W pomieszczeniu nie śmierdziało stęchlizną i grzybem do czego się przyzwyczaiła Lucia. Był to nawet przyjemny, swojski zapach, który wpychał się w nozdrza i zostawał tam na dłuższą chwilę.
— Usiądź — Mengele wypowiedział pierwsze od chwili na placu słowa. Nadal był w szoku. I nie wiedział co go bardziej zszokowało. To, że Żydówka odważyła się złamać zakaz, czy to, że on jej za to nie ukarał. Ani nie zamierzał tego zrobić.
Lucia posłusznie zajęła stare krzesło przy blacie pełnym probówek i starała się za nadto nie rozglądać. Otaczały ją słoiki z najróżniejszymi organami w środku, gałki oczne jeszcze nie schowane leżące w nerkach. W normalnych okolicznościach już by zemdlała, ale Auschwitz hartowało człowieka. Słabi odpadali na początku.
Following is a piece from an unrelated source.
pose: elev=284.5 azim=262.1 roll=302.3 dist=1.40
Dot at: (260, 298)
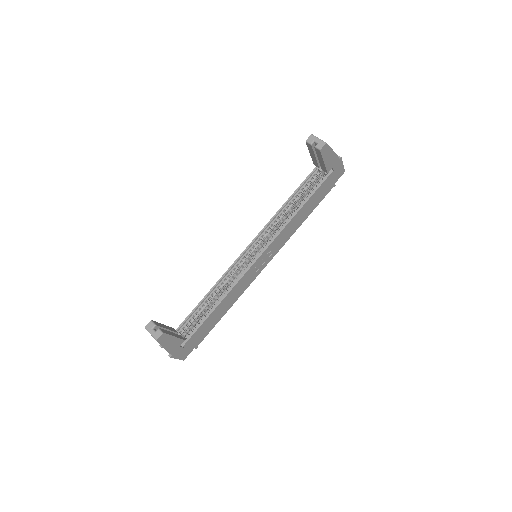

Dziewczynie przez głowę przeszła myśl, dlaczego doktor zażyczył sobie jej obecności. Nie wiedziała też, w jakim celu trzyma ją w baraku pełnym ciężarnych bądź matek z dziećmi. Obawiała się, że ją również pragnie wykorzystać do eksperymentów. Gdy Mengele odwrócił się w stronę okna, żeby zebrać myśli, Lucia porwała ze stołu mały skalpel. Postanowiła, że to będzie jej ucieczka, gdyby szalony doktor zechciał jej coś zrobić. Wolała umrzeć, niż cierpieć.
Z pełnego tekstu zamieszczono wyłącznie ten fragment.